Do you have friends that treat your precious WhatsApp account as a surrogate voicemail service, sending you long, rambling voice messages when a simple text would do?
Well, it looks like actually needing to listen to those clips will soon be a thing of the past, if a new feature in development spotted by WABetaInfo is considered fit for human consumption.
Using speech recognition software, the app will attempt to transcribe any voice recording it receives, so you can read it at your leisure. Rather neatly, the screenshots included by the site also show that you can jump to a certain point in the audio by tapping the timestamp in the transcription. Useful for picking up on tone or, more likely, finding out that “pea stalks” actually meant “peace talks.”
Of course, WhatsApp’s parent company Facebook doesn’t have the best reputation when it comes to privacy, and perhaps it’s for that reason that the company doesn’t appear to be handling transcription itself. Instead, the screenshots obtained by WABetaInfo show the user being required to let Apple process the request.
That could make this feature an exclusive for iPhone users, though it’s also possible that WhatsApp is working on something similar with Android. Google, the brains behind Android, does have some experience with voice-to-text technology, after all — not only with Google Assistant, but also the transcription app that ships with all Pixel handsets.

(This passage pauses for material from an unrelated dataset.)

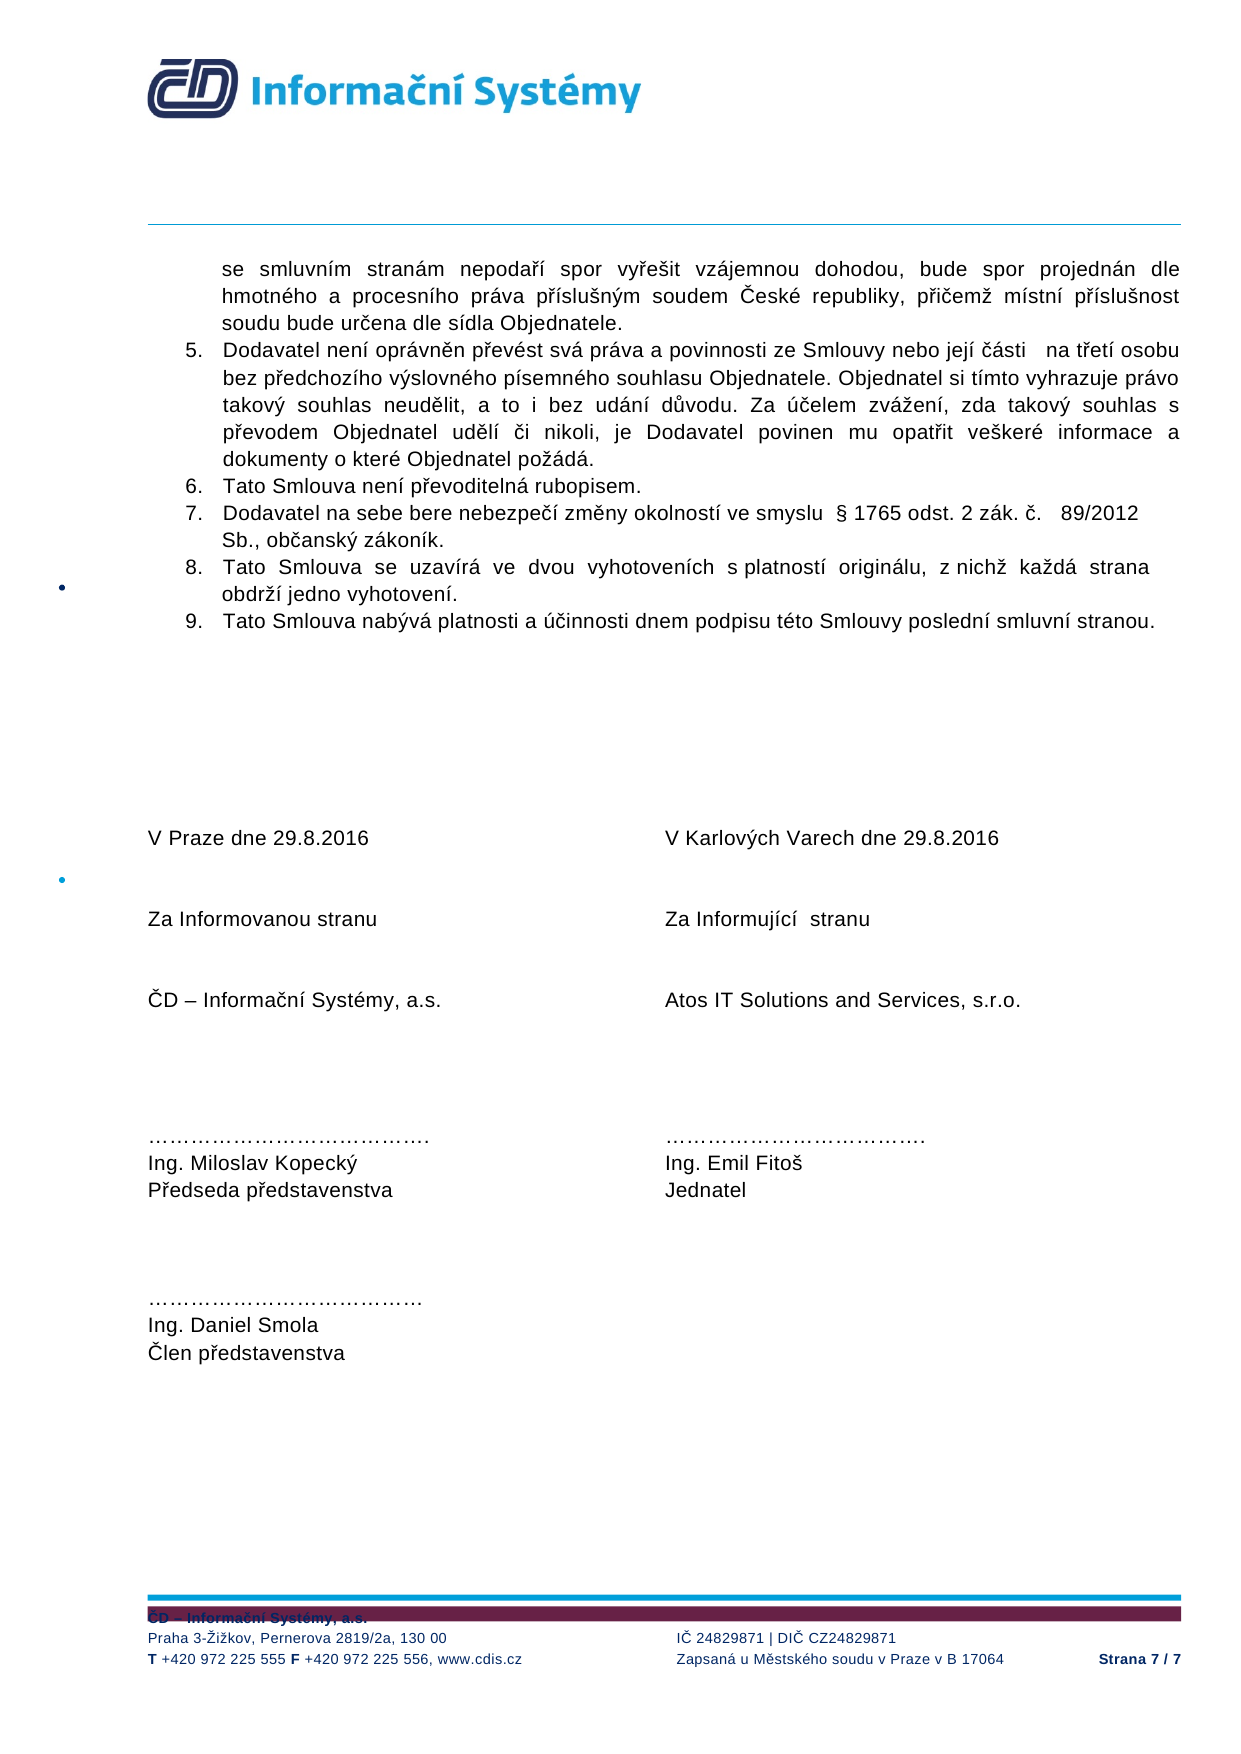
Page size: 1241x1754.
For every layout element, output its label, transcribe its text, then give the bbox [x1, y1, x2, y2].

Either way, it’s a useful feature for longer voice recordings, letting you skim the entire message without having to constantly dip in and out of the audio with an inexact scrubbing bar. It’s also handy for people temporarily unable to listen to a voice recording, like those surreptitiously checking their phones in meetings.
While there’s no word on how quickly these transcriptions will be completed, something like Otter.ai can (imperfectly) convert speech to text in a matter of seconds — or minutes if you have particularly long files to transcribe. Hopefully your friends won’t put such limits to the test if and when the feature rolls out to an iPhone near you.